## [Textauszug]
----
Nach dem Vorfall setzte die in solchen Fällen übliche polizeiliche Routine ein: Die beiden Polizisten bekamen bezahlten Diensturlaub, einer von ihnen ging mit einer Verletzung am Fußgelenk ins Krankenhaus, und möglicherweise tritt auch in Cleveland demnächst eine Grand Jury zusammen, um darüber zu urteilen, ob die Polizisten das Richtige getan haben.
Seit Ferguson wird alles anders beurteilt
Unter normalen Umständen wäre es dabei geblieben. Und der Tod auf dem Spielplatz wäre eine Meldung in den lokalen Medien in Cleveland geworden. Eine Statistik in einem Land, in dem die Polizei alljährlich zwischen 461 (Pew-Forscher Conrad Hacket) und 538 (Projekt „Killed by the Police“) Menschen erschießt. Zum Vergleich: In Deutschland erschießt die Polizei dem Pew-Forscher zufolge im selben Zeitraum acht Menschen.
Doch Ferguson hat den nationalen Kontext verändert. Die Protestbewegung, die dort nach den tödlichen Polizeischüssen auf Mike Brown entstanden ist, hat dafür gesorgt, dass die vielen polizeilichen Gewalttaten quer durch das Land nicht mehr isoliert – wenn überhaupt – diskutiert werden. Sondern als ein nationales Phänomen.
Natürlich ist es eine zusätzliche Herausforderung für die Polizei, wenn Kinder mit Geräten spielen, die wie echte Schnellfeuerwaffen aussehen. Aber überraschend ist das nicht. Schließlich sind die USA das Land mit der höchsten Schusswaffendichte der Welt. Hier ist Schusswaffenbesitz ein Grundrecht. Haben große Supermärkte Regale voller echter Munition und Waffen im Angebot. Und halten Eltern quer durch das Land es für erzieherisch wertvoll, ihre Kinder schon im Grundschulalter mit auf den Schießplatz zu nehmen und an echten Waffen auszubilden.
Das Opfer war schwarz
Der Tod in Cleveland, und natürlich auch der Tod eines anderen unbewaffneten jungen Mannes in New York, der am vergangenen Donnerstag von einem Polizisten in seinem Treppenhaus erschossen worden ist, werfen vor allem neue Schlaglichter auf die Unfähigkeit der Polizei in den Vereinigten Staaten, ihre Arbeit gewaltfrei zu erledigen. Zu deeskalieren. Situationen einzuschätzen. Zu verhandeln. Angemessen zu reagieren.
----
## [Bereitgestelltes Material]
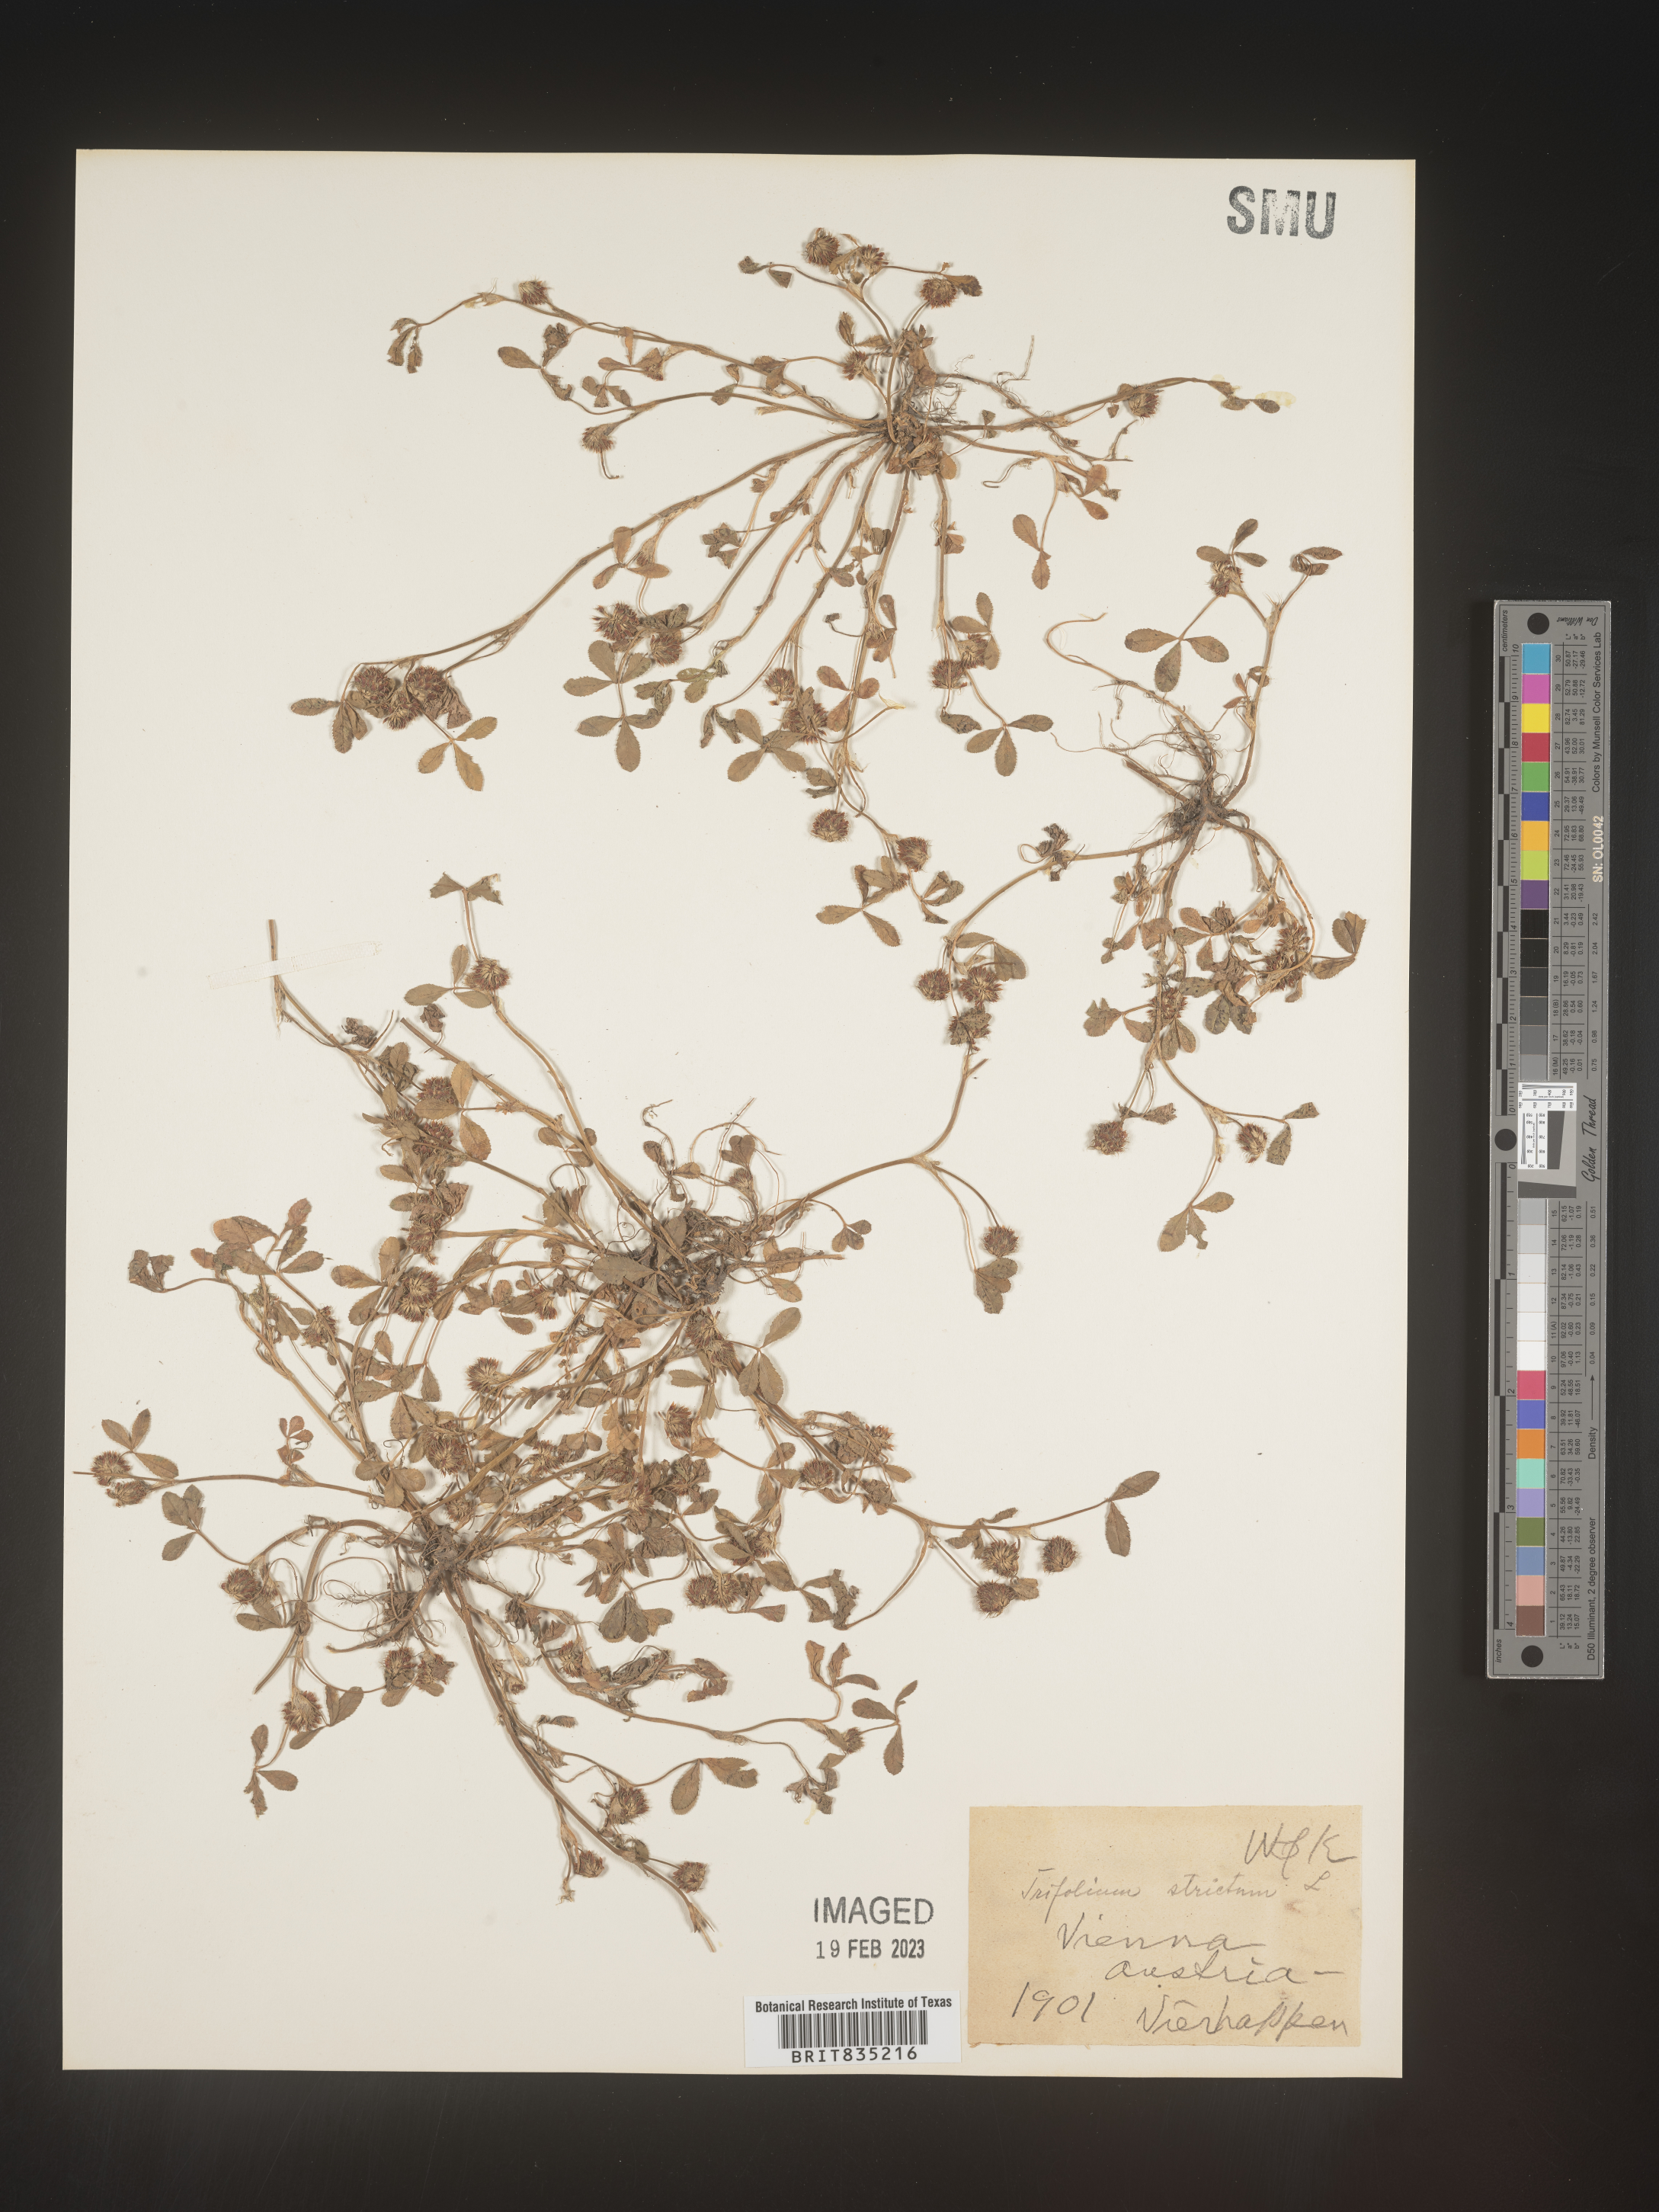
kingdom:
----
## [Aufgaben]
**1.** Wie viele Menschen erschießt die Polizei in Deutschland im selben Zeitraum laut dem Pew-Forscher, der im Textauszug genannt wird?
**2.** Gib aus dem Textauszug den Abschnitt wortgetreu aus, der mit den Worten beginnt, die „Nach dem Vorfall“ enthalten, und mit „Richtige getan haben.“ schließt.

## [Antworten der Reihe nach]
**1.** Acht Menschen.

**2.**
Nach dem Vorfall setzte die in solchen Fällen übliche polizeiliche Routine ein: Die beiden Polizisten bekamen bezahlten Diensturlaub, einer von ihnen ging mit einer Verletzung am Fußgelenk ins Krankenhaus, und möglicherweise tritt auch in Cleveland demnächst eine Grand Jury zusammen, um darüber zu urteilen, ob die Polizisten das Richtige getan haben.